ACTION ITEM >>
Only the lines holding the string "della" are needed; copy each of them from the data.

Records from a data source
══════════════════════════════

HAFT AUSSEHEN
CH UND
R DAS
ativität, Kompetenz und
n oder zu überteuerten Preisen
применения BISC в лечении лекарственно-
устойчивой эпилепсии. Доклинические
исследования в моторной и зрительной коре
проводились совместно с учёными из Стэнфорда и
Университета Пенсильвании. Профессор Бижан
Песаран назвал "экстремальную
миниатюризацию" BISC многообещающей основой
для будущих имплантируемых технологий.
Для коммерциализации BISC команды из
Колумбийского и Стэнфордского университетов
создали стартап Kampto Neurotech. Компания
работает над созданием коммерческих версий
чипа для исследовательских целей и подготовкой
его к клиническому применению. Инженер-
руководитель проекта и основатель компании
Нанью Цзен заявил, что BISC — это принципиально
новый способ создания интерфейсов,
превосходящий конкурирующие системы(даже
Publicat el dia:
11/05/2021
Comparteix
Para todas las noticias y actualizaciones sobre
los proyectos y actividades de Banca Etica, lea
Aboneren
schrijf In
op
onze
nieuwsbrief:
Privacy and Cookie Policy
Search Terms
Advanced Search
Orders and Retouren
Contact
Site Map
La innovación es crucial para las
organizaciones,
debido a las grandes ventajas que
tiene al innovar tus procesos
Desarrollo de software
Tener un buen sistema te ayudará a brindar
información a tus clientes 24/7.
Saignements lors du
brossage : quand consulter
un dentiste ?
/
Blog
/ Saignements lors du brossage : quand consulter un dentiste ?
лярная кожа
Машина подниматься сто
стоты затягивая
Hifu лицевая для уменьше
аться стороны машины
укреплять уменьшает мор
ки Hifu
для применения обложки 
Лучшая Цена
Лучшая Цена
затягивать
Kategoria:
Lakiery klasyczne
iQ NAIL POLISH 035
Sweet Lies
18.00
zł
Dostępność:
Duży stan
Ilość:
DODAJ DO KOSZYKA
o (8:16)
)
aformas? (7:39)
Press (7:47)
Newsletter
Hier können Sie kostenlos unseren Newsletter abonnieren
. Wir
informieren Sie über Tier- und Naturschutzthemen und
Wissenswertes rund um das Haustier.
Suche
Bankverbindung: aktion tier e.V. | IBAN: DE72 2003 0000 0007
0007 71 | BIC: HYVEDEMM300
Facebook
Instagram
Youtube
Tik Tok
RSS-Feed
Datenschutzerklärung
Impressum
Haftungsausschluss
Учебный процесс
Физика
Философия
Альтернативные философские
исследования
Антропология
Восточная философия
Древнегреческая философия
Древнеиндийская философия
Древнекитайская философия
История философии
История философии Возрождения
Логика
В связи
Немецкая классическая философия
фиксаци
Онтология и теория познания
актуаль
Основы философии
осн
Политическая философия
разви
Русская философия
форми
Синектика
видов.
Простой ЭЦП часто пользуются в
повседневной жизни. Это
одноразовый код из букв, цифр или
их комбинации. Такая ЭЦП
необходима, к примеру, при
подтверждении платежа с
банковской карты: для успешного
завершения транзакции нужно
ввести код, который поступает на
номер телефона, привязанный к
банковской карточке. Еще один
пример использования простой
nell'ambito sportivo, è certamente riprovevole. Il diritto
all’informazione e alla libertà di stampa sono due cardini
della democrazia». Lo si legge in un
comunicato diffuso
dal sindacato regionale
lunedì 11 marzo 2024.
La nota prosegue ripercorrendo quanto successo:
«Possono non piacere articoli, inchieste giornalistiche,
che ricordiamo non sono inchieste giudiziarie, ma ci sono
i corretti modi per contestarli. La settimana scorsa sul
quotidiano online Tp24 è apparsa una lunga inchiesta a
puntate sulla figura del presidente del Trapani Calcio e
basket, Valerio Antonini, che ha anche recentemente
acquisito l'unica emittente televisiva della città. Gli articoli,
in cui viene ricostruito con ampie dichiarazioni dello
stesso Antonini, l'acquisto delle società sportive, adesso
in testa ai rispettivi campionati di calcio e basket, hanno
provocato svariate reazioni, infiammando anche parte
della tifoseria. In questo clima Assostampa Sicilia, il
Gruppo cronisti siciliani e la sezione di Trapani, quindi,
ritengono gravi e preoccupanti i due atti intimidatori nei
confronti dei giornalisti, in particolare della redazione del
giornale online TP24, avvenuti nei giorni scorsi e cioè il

══════════════════════════════

RESPONSE TO THIS TASK >>
della democrazia». Lo si legge in un
acquisito l'unica emittente televisiva della città. Gli articoli,
della tifoseria. In questo clima Assostampa Sicilia, il
confronti dei giornalisti, in particolare della redazione del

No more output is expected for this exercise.